American Ninja Warrior

  • Daniel Gil, American Ninja Warrior 11. Daniel was considered quick when he went up the rope. However, he started to slow down and he had timed out about 70 feet up / 21.34 meters at the Rope Climb, around 1.534 meters short. Due to the time difference in finishing Stage Three, he goes last, following Drew Drechsel's total victory.
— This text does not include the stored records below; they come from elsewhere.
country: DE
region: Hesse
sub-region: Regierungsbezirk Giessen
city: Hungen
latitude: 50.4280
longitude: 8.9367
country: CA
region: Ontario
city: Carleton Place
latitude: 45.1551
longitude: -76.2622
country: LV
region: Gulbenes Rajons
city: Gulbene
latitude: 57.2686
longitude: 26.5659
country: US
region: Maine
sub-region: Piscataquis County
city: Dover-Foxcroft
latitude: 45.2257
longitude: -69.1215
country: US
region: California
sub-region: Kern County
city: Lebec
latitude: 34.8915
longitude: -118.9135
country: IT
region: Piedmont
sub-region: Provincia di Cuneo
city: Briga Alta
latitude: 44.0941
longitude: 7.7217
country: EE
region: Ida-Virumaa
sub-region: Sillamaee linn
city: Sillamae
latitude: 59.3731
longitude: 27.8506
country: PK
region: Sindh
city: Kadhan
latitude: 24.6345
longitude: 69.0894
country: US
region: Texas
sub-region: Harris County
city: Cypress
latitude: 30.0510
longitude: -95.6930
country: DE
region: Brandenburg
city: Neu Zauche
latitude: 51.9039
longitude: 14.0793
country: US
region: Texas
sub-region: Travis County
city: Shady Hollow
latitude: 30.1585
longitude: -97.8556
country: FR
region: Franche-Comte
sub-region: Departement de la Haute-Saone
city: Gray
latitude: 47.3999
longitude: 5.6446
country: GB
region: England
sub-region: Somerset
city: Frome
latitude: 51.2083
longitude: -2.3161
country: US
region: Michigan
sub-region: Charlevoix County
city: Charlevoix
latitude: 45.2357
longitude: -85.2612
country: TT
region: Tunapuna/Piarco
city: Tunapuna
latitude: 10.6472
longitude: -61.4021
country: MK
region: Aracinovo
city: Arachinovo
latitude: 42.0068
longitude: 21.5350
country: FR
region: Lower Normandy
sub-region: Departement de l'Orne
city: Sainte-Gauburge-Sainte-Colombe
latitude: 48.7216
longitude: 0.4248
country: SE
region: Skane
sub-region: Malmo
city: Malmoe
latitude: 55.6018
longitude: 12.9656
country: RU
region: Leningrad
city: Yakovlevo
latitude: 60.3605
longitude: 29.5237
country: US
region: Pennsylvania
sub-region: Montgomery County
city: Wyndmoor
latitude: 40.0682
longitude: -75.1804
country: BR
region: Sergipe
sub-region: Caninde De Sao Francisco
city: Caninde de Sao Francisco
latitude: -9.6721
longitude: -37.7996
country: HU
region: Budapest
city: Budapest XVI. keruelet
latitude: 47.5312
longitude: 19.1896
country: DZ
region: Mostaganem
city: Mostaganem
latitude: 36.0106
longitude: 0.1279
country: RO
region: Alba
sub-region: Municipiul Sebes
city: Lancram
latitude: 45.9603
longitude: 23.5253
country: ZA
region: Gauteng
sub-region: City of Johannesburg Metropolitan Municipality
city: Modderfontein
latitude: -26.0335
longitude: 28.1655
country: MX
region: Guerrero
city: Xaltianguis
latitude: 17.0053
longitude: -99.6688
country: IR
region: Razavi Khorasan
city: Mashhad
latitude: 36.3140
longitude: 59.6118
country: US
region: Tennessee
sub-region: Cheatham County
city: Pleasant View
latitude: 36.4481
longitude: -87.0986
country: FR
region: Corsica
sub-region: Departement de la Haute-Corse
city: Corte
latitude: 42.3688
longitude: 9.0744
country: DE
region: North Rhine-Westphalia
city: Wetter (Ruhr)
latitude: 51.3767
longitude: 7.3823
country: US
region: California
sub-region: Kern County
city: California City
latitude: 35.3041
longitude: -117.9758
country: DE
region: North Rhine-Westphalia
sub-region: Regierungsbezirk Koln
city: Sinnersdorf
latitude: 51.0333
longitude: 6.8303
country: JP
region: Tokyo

SASUKE Ninja Warrior Indonesia

Ninja Warrior France

  • Thomas Ballet, Ninja Warrior France 2. He was the first person to attempt the Final Stage Tower, which consisted a 23-meter rope and he only had 30 seconds to complete it. He was close, timed out about 1.5 meter away the goal and got eye-level with the buzzer about 2 seconds late.
  • Jean Tezenas du Montcel, Ninja Warrior France 5. After achieving total victory in the last season, Jean returns stronger than ever. In the Finals, he had blazed through the first two stages with ease, barely struggling along the way. He became the first and only competitor so far to complete Stage Two and advanced to the Final Stage after his own total victory. He had to beat his own time set by his previous total victory by climbing 23 meters rope in just 32 seconds. Nevertheless, even using every nook and cranny on the rope, climbing as fast as he can, he desperately reached the buzzer with 1 second remaining and fell short, ending his performance.


Ninja Warrior Germany

  • Alexander Wurm, Ninja Warrior Germany 3. He was the first person to attempt the Final Stage Tower, and he only had 25 seconds to complete 20-meter Rope Climb. He was close, timed out about 1.5 meter away the goal and got eye-level with the buzzer about 2 seconds late.